Le site Airbnb permet aux propriétaires d’afficher leur demeure et de la louer à des touristes désireux de trouver de l’hébergement abordable, et connaît une popularité grandissante depuis quelques années.

À l’heure actuelle, la taxe d’hébergement est de 3,5% à Montréal, et peut varier de région en région. En la majorant à 4% partout au Québec et en l’appliquant aux autres options d’hébergement, on pourrait générer 19 M$ annuellement, selon le RÉMI.

On propose d’utiliser cette somme entre autres pour promouvoir les événements majeurs.

Le RÉMI attend d’ailleurs toujours que la ministre du Tourisme du Québec, Dominique Vien, présente son nouveau modèle d’affaires de l’industrie du tourisme. Le regroupement affirme «soutenir» la ministre, mais affirme que le statut quo «n’est plus acceptable».

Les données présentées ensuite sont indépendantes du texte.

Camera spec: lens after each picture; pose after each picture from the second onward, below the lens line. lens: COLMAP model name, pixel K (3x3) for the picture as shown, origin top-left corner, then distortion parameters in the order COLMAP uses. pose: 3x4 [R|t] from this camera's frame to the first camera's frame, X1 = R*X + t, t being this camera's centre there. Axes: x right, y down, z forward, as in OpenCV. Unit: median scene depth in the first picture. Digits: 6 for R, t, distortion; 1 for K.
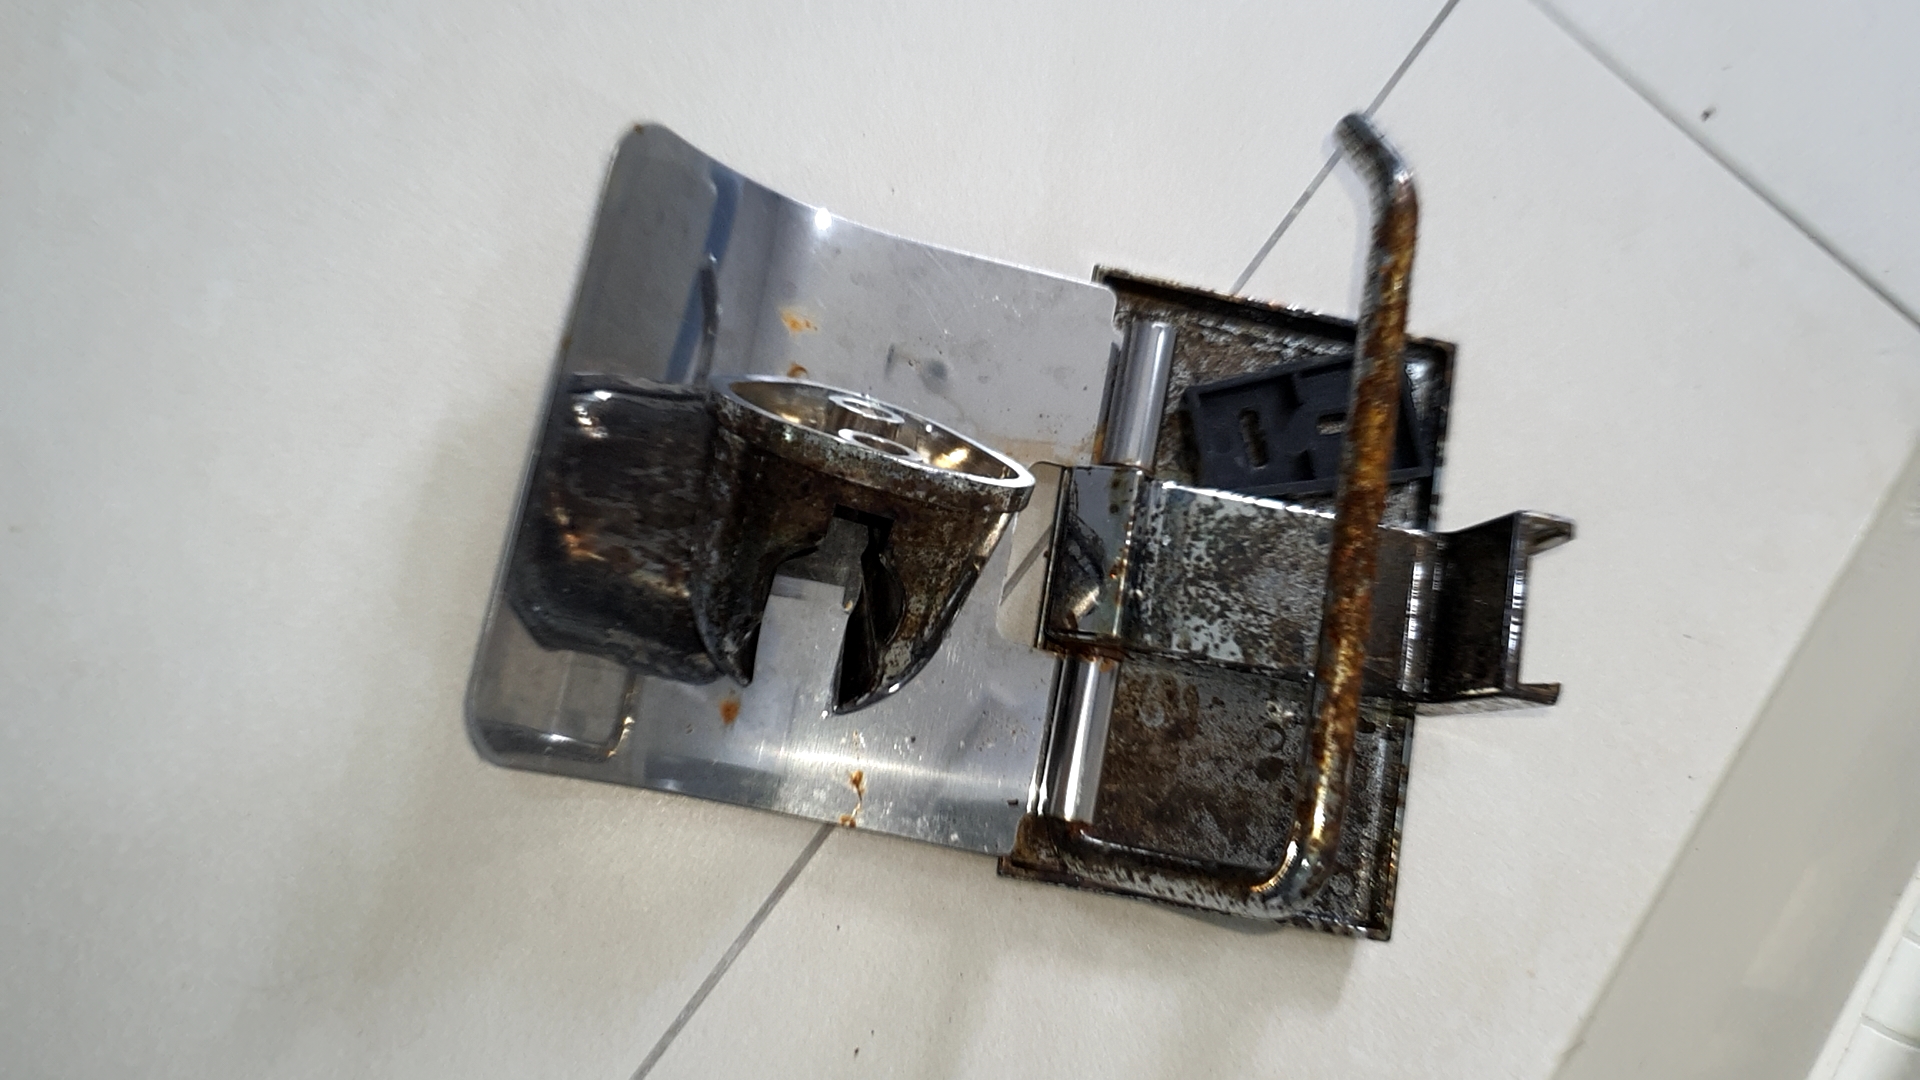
lens RADIAL K [[1526.5, 0, 960.0], [0, 1526.5, 540.0], [0, 0, 1]] dist [0.004034, 0.006720]
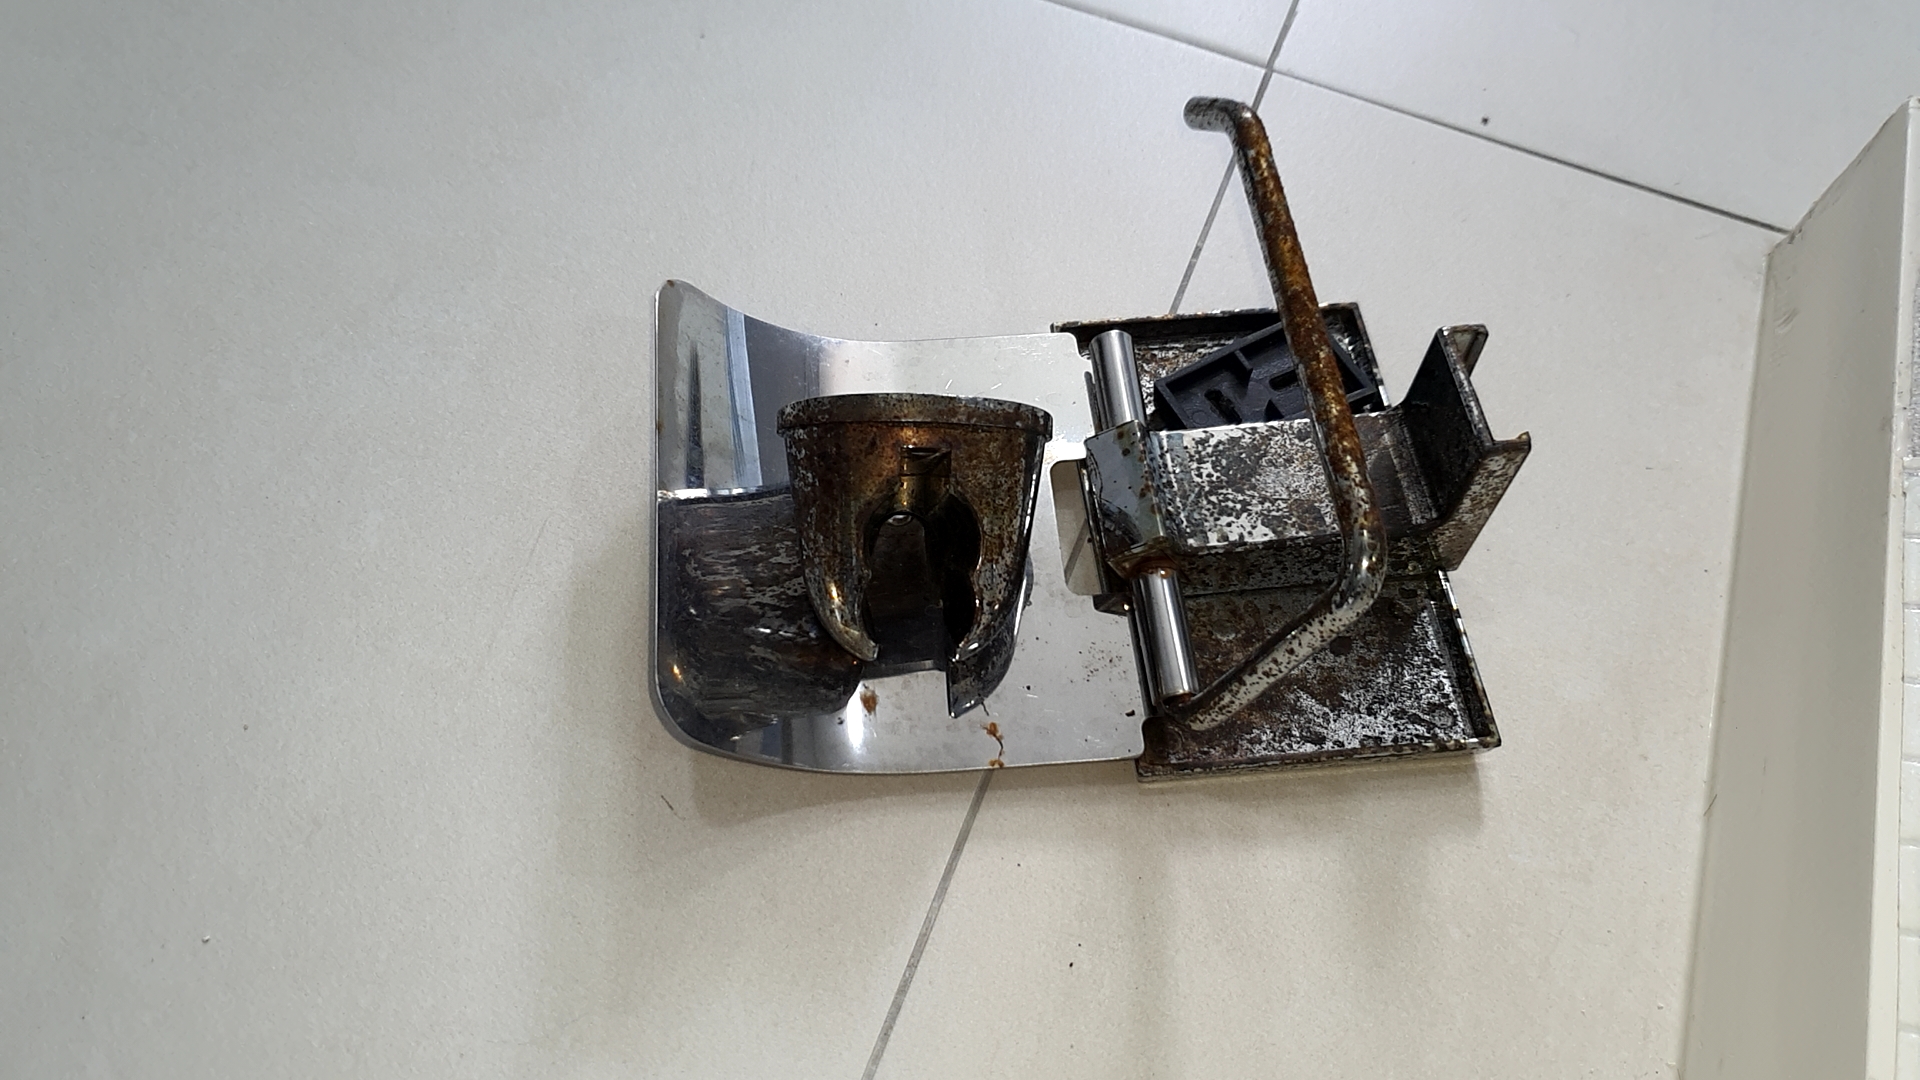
lens RADIAL K [[1496.0, 0, 960.0], [0, 1496.0, 540.0], [0, 0, 1]] dist [0.048046, -0.079297]
pose [[0.950142, -0.309521, 0.037773, -0.086975], [0.304820, 0.896465, -0.321614, 0.372980], [0.065684, 0.317093, 0.946117, -0.096778]]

Le groupe affirme que le financement consenti aux grands événements est resté stable depuis 2013.

Selon le RÉMI, le Québec a un déficit touristique de 3G$ par année – c’est-à-dire que les Québécois dépensent 3G$ de plus à l’étranger que les touristes étranger ne dépensent ici. Le RÉMI souhaite que les gouvernements fédéral et provincial agissent pour réduire ce déficit.